For broadcast receivers, the intent simply defines the announcement being broadcast (for example, a broadcast to indicate the device battery is low includes only a known action string that indicates "battery is low").

The other component type, content provider, is not activated by intents. Rather, it is activated when targeted by a request from a ContentResolver. The content resolver handles all direct transactions with the content provider so that the component that's performing transactions with the provider doesn't need to and instead calls methods on the ContentResolver object. This leaves a layer of abstraction between the content provider and the component requesting information (for security).

There are separate methods for activating each type of component:

·         You can start an activity (or give it something new to do) by passing an Intent to startActivity() or startActivityForResult() (when you want the activity to return a result).
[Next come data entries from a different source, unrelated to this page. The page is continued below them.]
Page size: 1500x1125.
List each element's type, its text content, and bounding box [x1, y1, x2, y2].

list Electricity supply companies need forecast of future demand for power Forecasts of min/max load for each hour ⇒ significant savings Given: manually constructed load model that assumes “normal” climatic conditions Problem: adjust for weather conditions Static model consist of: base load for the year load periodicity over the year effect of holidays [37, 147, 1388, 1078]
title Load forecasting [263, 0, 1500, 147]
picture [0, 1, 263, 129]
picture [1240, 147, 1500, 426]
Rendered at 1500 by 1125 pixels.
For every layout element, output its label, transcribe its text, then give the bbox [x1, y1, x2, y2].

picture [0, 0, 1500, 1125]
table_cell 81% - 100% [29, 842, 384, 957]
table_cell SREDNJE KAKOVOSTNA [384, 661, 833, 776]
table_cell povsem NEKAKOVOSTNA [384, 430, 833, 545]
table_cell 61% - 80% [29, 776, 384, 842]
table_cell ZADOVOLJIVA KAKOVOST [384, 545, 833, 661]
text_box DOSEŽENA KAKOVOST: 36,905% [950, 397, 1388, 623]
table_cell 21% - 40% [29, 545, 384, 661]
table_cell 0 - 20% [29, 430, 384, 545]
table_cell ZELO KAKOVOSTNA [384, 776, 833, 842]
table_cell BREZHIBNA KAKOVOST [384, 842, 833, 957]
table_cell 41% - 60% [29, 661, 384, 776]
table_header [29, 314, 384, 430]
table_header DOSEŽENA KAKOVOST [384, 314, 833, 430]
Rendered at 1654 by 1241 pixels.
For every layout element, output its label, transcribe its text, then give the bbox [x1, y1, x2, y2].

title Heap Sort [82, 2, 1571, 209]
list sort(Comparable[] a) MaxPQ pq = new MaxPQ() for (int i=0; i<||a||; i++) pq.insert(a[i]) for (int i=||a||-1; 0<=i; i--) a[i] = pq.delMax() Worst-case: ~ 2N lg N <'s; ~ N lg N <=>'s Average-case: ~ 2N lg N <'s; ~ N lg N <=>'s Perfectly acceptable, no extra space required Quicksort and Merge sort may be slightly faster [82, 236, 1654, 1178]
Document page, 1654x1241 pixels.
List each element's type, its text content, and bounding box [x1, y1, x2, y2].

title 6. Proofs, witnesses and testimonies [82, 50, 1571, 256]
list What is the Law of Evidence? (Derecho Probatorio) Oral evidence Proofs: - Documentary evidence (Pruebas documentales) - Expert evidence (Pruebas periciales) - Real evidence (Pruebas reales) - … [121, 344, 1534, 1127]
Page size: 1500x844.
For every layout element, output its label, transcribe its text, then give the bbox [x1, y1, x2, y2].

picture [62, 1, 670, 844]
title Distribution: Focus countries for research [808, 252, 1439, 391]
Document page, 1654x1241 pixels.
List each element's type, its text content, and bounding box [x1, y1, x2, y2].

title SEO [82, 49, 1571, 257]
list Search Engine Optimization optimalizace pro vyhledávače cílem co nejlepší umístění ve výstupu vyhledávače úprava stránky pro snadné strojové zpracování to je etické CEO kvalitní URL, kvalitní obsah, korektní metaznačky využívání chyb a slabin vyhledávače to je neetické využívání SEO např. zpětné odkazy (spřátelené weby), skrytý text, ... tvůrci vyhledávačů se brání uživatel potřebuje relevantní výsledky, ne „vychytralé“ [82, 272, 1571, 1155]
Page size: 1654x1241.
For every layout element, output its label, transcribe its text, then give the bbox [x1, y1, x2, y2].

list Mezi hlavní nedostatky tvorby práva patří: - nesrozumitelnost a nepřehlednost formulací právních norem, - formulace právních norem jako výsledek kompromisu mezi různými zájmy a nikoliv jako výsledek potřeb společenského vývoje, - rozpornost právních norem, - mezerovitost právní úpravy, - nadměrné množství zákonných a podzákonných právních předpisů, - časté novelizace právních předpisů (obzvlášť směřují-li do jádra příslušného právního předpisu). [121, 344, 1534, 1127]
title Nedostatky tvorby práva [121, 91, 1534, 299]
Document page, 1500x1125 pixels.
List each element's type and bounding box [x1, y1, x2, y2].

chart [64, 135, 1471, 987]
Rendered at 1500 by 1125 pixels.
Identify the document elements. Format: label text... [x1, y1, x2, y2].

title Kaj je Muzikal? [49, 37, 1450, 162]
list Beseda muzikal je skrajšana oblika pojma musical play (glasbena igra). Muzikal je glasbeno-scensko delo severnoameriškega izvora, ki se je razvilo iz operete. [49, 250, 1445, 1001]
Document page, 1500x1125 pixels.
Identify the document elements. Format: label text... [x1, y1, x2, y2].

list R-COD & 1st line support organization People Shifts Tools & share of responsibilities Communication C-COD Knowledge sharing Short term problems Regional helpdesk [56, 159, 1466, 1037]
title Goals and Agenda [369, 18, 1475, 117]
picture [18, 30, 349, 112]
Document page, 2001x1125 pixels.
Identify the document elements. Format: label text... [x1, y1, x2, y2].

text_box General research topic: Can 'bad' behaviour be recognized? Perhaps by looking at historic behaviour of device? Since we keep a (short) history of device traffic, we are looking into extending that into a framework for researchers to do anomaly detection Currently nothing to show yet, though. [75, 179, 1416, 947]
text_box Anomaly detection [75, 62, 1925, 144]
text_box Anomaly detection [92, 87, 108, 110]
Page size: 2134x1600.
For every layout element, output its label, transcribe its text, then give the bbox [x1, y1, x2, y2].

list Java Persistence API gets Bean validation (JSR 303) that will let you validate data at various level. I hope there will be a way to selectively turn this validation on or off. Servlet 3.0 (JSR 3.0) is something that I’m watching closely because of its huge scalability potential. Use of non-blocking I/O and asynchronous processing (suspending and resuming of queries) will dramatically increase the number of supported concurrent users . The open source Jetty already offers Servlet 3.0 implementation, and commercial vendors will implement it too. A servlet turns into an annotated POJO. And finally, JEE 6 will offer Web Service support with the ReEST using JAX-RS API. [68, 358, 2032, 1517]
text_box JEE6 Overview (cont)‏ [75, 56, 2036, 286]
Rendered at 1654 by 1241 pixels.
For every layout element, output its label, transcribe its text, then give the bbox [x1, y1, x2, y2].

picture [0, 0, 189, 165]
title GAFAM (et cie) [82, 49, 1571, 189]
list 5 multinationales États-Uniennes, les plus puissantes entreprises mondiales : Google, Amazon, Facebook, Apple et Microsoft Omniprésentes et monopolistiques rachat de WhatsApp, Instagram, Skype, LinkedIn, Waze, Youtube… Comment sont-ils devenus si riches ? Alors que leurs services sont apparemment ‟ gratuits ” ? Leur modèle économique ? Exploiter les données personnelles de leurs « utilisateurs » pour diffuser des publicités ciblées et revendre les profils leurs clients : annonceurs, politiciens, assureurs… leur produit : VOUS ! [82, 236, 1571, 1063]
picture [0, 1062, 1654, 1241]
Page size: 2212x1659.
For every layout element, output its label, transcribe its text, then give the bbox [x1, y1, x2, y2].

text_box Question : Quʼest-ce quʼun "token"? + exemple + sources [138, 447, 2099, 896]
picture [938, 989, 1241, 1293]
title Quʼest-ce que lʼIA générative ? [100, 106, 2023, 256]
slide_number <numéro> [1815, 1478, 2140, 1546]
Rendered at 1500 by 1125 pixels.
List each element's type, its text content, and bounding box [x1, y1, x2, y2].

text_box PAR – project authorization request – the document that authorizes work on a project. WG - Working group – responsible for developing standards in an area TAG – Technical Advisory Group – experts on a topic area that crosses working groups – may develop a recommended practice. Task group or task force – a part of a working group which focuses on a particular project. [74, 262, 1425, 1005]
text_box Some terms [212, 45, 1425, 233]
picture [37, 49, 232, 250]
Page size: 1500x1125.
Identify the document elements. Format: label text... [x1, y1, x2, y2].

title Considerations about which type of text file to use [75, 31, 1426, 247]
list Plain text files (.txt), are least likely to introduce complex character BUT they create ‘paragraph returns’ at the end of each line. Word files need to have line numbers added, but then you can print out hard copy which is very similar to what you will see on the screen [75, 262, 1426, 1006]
·         You can start a service (or give new instructions to an ongoing service) by passing an Intent to startService(). Or you can bind to the service by passing an Intent to bindService().

·         You can initiate a broadcast by passing an Intent to methods like sendBroadcast(), sendOrderedBroadcast(), or sendStickyBroadcast().

·         You can perform a query to a content provider by calling query() on a ContentResolver.

Shutting down Components

There are separate methods for shutting down each type of component:

·         You can stop an activity by calling finish() (Call this when your activity is done and should be closed.)or finishActivity() (Force finish another activity that you had previously started with startActivityForResult()).

·         You can stop a service by calling stopSelf() (Stop the service, if it was previously started.) or stopSelfResult()  (Be careful about ordering of your calls to this function.. If you call this function with the most-recently received ID before you have called it for previously received IDs, the service will be immediately stopped anyway) or Context.stopService() (Request that a given application service be stopped. If the service is not running, nothing happens. Otherwise it is stopped. Note that calls to startService() are not counted -- this stops the service no matter how many times it was started) or Context.unbindService() (Disconnect from an application service. You will no longer receive calls as the service is restarted, and the service is now allowed to stop at any time).

·         You can unregister a BroadcastReceiver by calling Context. unregisterReceiver() (Unregister a previously registered BroadcastReceiver. All filters that have been registered for this BroadcastReceiver will be removed).